Step 1: Understanding the Concept:
Since function \(g\) is from \(S\) to \(S\) and is "onto", and the sets have the same number of elements (6), the function must also be one-to-one (a bijection). This means \(g\) is a permutation of the elements of \(S\). Step 2: Key Formula or Approach:
1. Total number of onto functions from \(S\) to \(S\) is \(n! = 6!\).

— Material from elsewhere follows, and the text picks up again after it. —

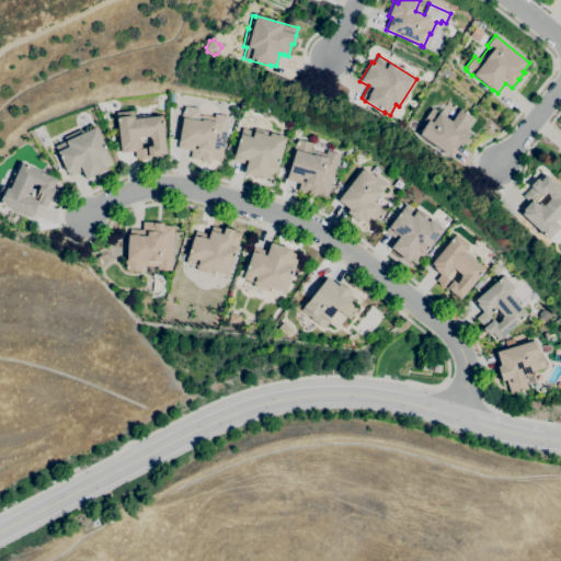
[(209,163),(199,161),(201,160),(190,159),(191,151),(178,149),(179,142),(178,142),(182,118),(181,118),(182,112),(183,112),(184,106),(199,110),(198,116),(214,118),(215,114),(228,116),(220,161),(210,160),(209,163)]
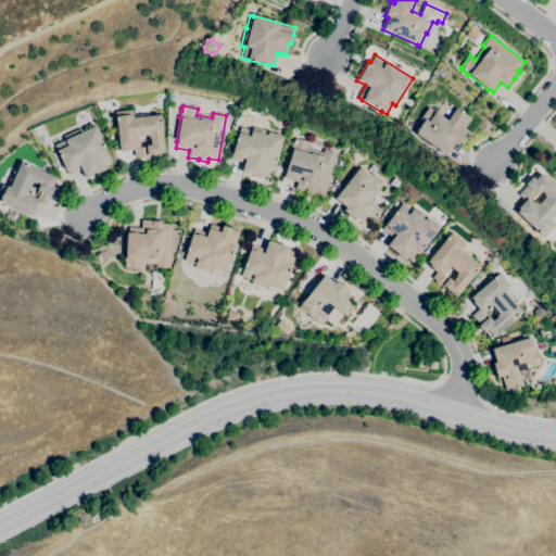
[(445,155),(415,134),(416,134),(413,131),(420,121),(419,119),(428,106),(437,113),(446,121),(455,109),(470,118),(462,130),(465,133),(456,146),(454,143),(445,155)]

2. Favorable outcomes are permutations where the specific condition \(g(3) = 2g(1)\) is satisfied. Step 3: Detailed Explanation:
The set is \(S = \{1, 2, 3, 4, 5, 6\}\).
The condition is \(g(3) = 2g(1)\). Since the range of \(g\) is also \(S\), the possible values for \(g(1)\) and \(g(3)\) are:
- Case 1: \(g(1) = 1, g(3) = 2\)
- Case 2: \(g(1) = 2, g(3) = 4\)
- Case 3: \(g(1) = 3, g(3) = 6\)
For each case, we have fixed the mapping for 2 elements of the domain (\(1\) and \(3\)). Since the function must be a bijection, the remaining \(6 - 2 = 4\) elements in the domain (\(\{2, 4, 5, 6\}\)) can be mapped to the remaining 4 elements in the codomain in \(4!\) ways.
Total favorable cases = \(3 \times 4! = 3 \times 24 = 72\).
Total onto functions = \(6! = 720\).
Probability = \(\frac{\text{Favorable cases}}{\text{Total cases}} = \frac{72}{720} = \frac{1}{10}\). Step 4: Final Answer:
The probability is \(\frac{1}{10}\).